Also am nächsten Tag keine Kaugummis, dafür irgendwann eine schöne Dünung, die das Boot hübsch zum schaukeln gebracht hat. Ob es jetzt technisch stampfte oder rollte, ist mir in der Rückschau nicht mehr so ganz gegenwärtig. Allerdings schlug das Schaukeln auf diverse Mägen. In unterschiedlicher Intensität. Aber auch hier hat sich wieder der erfahrene Skipper bewährt: auf den Horizont schauen hilft wirklich und essen nicht vergessen! Klingt paradox, ist aber so.
Und als kleinen Tipp: nicht sofort kopfüber in irgendwelchen Kisten versinken, sowie die Übelkeit etwas nachgelassen hat .....

Das eine oder andere Crewmitglied hat an Bord auch ein ganz neues Gefühl zu den eigenen Körperdimensionen erfahren. Während es einiges gelang, sich stossfrei unter Deck zu bewegen, hatten es sich andere offensichtlich zum Ziel gesetzt, jede Kante persönlich mit Kopfstoss zu begrüssen und abzurunden. Wenns Spass macht ....

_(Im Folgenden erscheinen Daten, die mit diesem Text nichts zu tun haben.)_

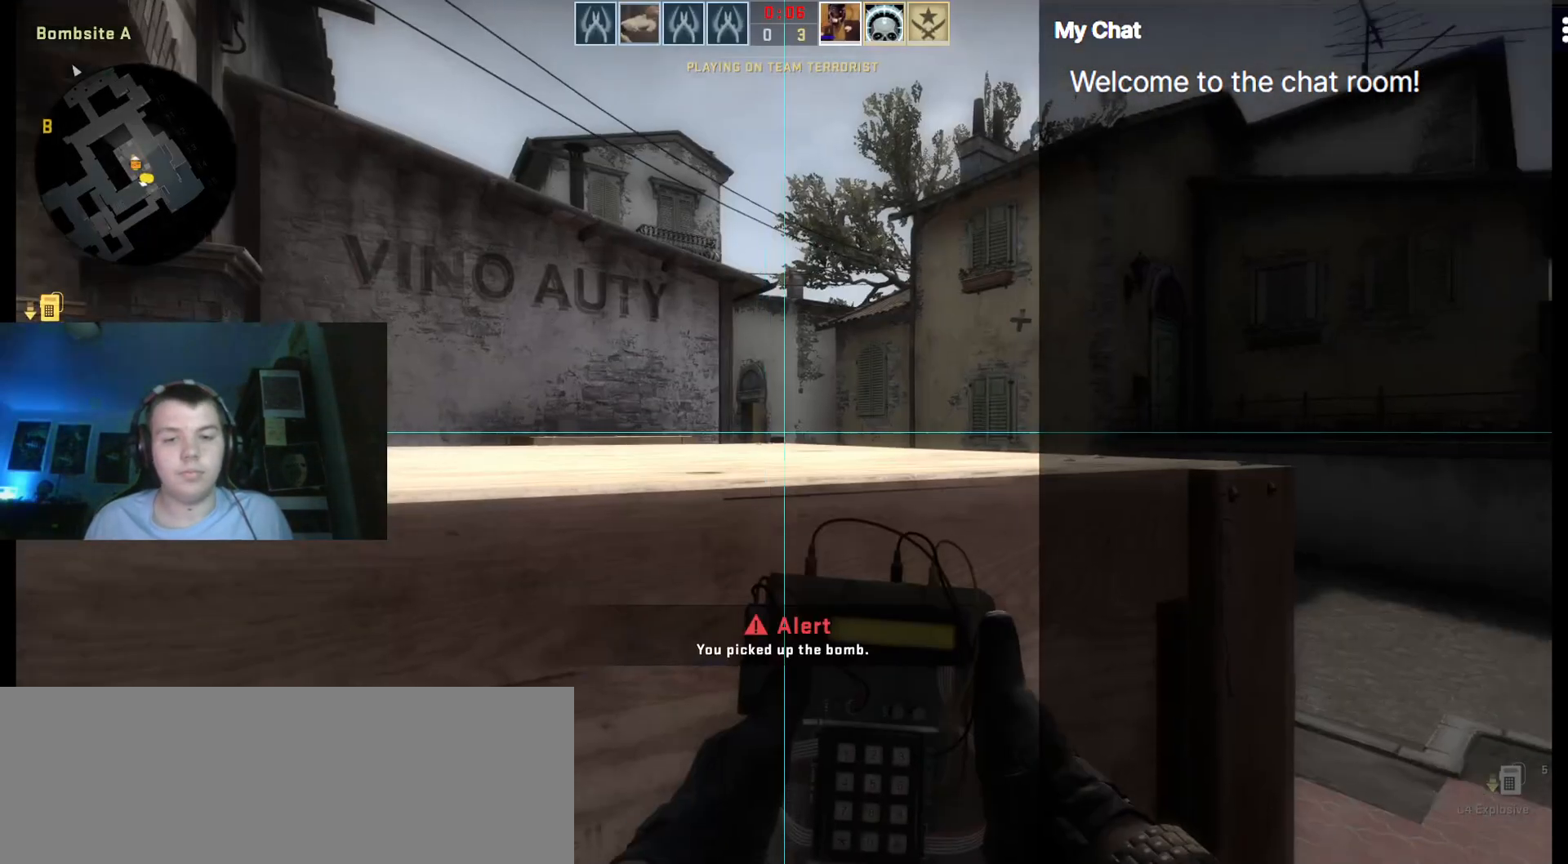
{"keys": ["q", "w"], "events": [[267, "4", "down"], [367, "4", "up"], [500, "q", "down"]]}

Was ich vorher nicht vermutet hätte: das Boot hatte an Deck im Heck aussen eingelassene Lautsprecher. Schönen Blues im Hafen zu hören ist schon grossartig. Unübertroffen ist aber das lautlose Dahingleiten unter Segeln und dazu den Klängen der Kings of Leon zu lauschen. Ich mochte die Scheibe ja vorher schon sehr gerne. Aber jetzt ist sie mit unvergesslich schönen Bildern verknüpft, was das Hören wegen akuter Sehnsuchtsgefahr künftig ein wenig riskant erscheinen lässt. Aber was beklage ich mich, es gibt wirklich Schlimmeres!

Ebenso unvergesslich wird auch die Nacht in der Bucht bleiben. Der Abend war traumhaft. Mit einem wirklich farbenfrohen Sonnenuntergang. Die Sorge der Übelkeit in der etwas unruhigeren Bucht hat sich gottseidank nichterfüllt. Interessant war aber die erhöhte Wachsamkeit der Mannschaft, die sich durch erhöhte Wachgänge an Deck bemerkbar machte. So checkten die Einen erhöht die Lage an Deck, während andere ob der Aktivität verstärkt aus dem Schlaf gepoltert wurden. Eine interessante Nacht.

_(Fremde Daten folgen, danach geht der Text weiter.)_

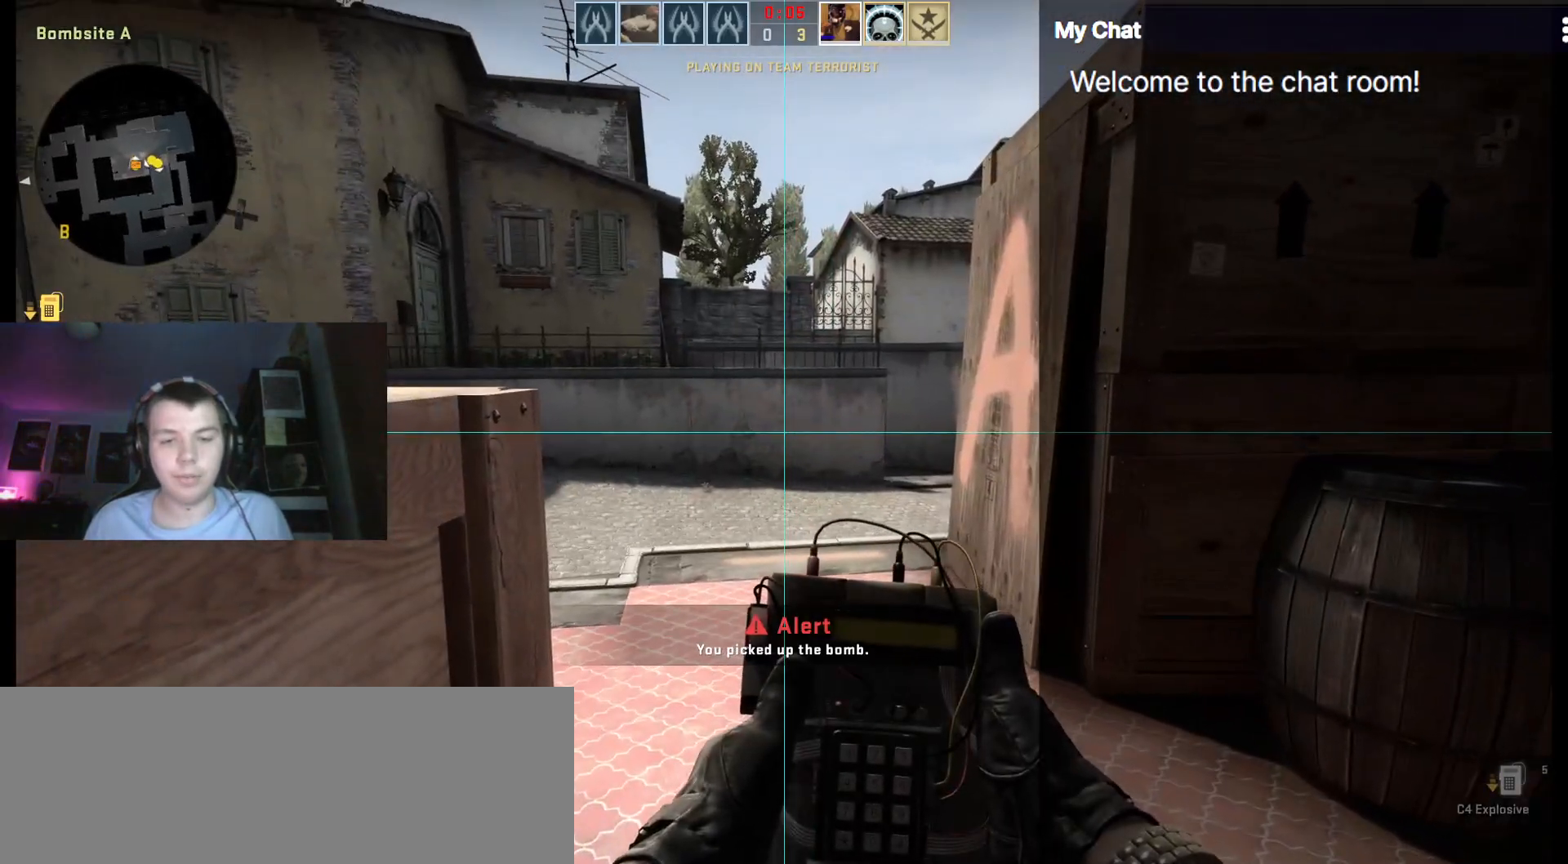
{"keys": ["q", "w"], "events": []}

Dieser Törn wird uns allen noch lange in Erinnerung bleiben. Geprägt durch viel Fröhlichkeit, noch mehr Diskussionen, Entspannung und dem unbeschreiblichen Gefühl, frei übers Meer zu schweben. Einem geduldigen Skipper, der auch auf die abwegigsten Fragen eine kompetente Antwort wusste (oder die Antwort zumindest kompetent erscheinen zu lassen wusste - wer weiss das schon so genau?! :)). Und mit einer geradezu bewundernswerten Geduld immer wieder auf dieselben Dinge hinwies, denselben Knoten zeigte .... "Immer über das Steuer greifen, niemlas durch"; "Nicht den Niedergang belegen"; "Erst die Grosschot dicht holen, dann an den Baum"
Und wo wir grad beim Skipper sind. Er hatte auch gerne mal ein aufmunterndes Wort parat. Etwa, wenn der Steuermann bei wenig Wind auf Vorwindkurs im Schmetterling mit seltsamer Dünung versuchte, das Schiif mühsam auf Kurs zu halten:"He, was machstn da? Schreibst Du Deinen Namen ins Kielwasser?!"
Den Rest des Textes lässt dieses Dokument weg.